Dominant and multinational businesses should endeavour to play to the blues and do all within their means to resist the urge of going back to their old ways. Irrespective of the fact that the competition authority is still in its infancy days, it has developed sufficient teeth and is ready to bite. Examples of recent competition law enforcement against powerful companies like Google abound in foreign jurisdictions. Close by in South Africa, Computicket, a ticketing company, was fined in 2019 for abuse of dominance.
Ultimately, anticompetitive conduct presents a new business risk to dominant and multinational firms which can be avoided with the right structures and practices in place. Strict compliance is, therefore, a sine qua non; otherwise, businesses may be exposed to both civil and criminal penalties, which have the potential of running the businesses aground.
Play blues, not reggae.
Before you go…
…here are some recent developments in the world of competition law:
School uniform: The Competition Commission of South Africa (CCSA) recently issued guidance on school uniform—yes, you read that correctly. The CCSA has urged schools to ensure that uniform is as generic as possible, so that it can be obtained from as many suppliers as possible. This would allow more suppliers (offering a range of prices) to compete, which would give parents more choice. Schools are also discouraged from mandating that uniform must be bought from specific suppliers, but where this is unavoidable, these suppliers must be selected after a competitive bidding process, and the school must continually ensure that the supplier is actually offering competitive prices. CCSA officials have been visiting schools to raise awareness and to encourage headmasters to sign agreements to enforce the guidance. No sector is immune from anti-competitive practices.
Transparent lending: Quite an old development from late last year, but one that is worth noting nonetheless: the Competition Authority of Kenya (CAK) compelled mobile digital lenders to disclose their terms before disbursing loans to borrowers. The CAK had conducted a study which found that only 27% of digital borrowers were aware of the fees and costs of other digital loan providers, and also that more than 70% of people have, at least once, failed to pay digital loans on time. So, by mandating disclosure of terms, the CAK will make the lending space more transparent. In all, this aims to tackle the problem of predatory lending by allowing borrowers to make more informed choices, while also attempting to reduce the number of defaults in the digital lending space.

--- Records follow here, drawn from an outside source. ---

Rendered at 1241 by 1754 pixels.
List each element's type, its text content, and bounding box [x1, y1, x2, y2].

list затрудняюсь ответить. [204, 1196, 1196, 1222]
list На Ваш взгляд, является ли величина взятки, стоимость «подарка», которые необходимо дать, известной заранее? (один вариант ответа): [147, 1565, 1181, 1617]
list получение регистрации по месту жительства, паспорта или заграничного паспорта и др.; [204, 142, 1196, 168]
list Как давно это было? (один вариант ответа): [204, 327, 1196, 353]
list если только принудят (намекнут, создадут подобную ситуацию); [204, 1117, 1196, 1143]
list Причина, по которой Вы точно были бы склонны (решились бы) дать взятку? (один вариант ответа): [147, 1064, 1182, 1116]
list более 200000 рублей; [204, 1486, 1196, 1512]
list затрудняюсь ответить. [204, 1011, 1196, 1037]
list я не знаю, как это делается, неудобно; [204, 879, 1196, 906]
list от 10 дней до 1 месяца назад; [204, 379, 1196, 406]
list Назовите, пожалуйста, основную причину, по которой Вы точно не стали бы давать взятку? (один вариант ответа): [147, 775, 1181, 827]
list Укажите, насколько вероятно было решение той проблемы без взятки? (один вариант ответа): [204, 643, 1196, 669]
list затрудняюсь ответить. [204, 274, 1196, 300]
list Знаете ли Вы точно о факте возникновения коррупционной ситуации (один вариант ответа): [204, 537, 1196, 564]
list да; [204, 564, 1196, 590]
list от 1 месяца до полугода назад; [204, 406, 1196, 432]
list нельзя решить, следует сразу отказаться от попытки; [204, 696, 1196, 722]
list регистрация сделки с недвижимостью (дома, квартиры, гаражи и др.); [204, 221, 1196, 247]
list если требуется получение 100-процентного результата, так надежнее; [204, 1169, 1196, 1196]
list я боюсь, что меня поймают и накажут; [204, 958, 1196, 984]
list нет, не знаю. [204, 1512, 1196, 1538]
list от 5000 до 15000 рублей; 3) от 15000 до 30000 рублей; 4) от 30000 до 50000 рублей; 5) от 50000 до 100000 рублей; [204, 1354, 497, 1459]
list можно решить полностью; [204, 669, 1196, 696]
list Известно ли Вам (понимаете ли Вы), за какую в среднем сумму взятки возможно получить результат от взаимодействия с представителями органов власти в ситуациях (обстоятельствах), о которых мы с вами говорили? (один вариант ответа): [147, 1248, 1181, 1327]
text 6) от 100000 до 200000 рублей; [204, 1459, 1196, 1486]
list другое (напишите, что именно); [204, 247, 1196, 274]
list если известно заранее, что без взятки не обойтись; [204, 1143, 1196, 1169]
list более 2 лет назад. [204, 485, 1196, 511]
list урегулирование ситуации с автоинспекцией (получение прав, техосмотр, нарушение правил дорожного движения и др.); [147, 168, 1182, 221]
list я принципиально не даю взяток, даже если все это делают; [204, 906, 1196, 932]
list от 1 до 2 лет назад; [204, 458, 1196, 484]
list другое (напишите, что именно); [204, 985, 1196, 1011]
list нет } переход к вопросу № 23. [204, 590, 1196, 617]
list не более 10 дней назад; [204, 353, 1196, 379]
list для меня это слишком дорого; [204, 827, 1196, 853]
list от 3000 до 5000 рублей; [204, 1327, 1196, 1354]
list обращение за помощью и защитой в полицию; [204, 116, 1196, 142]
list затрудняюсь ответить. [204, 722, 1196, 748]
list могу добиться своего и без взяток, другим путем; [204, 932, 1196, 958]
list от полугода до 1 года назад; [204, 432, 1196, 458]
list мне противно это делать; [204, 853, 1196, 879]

This article was previously published on Business Day, but it has been edited slightly for Compedia.
This is a practice whereby businesses temporarily reduce product prices below the average market price in an attempt to increase their customer base and foreclose rivals and upcoming businesses who may not be able to afford to sell below average market price.
See Sections 69(2), 74(2), 107(4)(c), 108(3)(c), 109(3)(c), 111(2)(c), 112(c).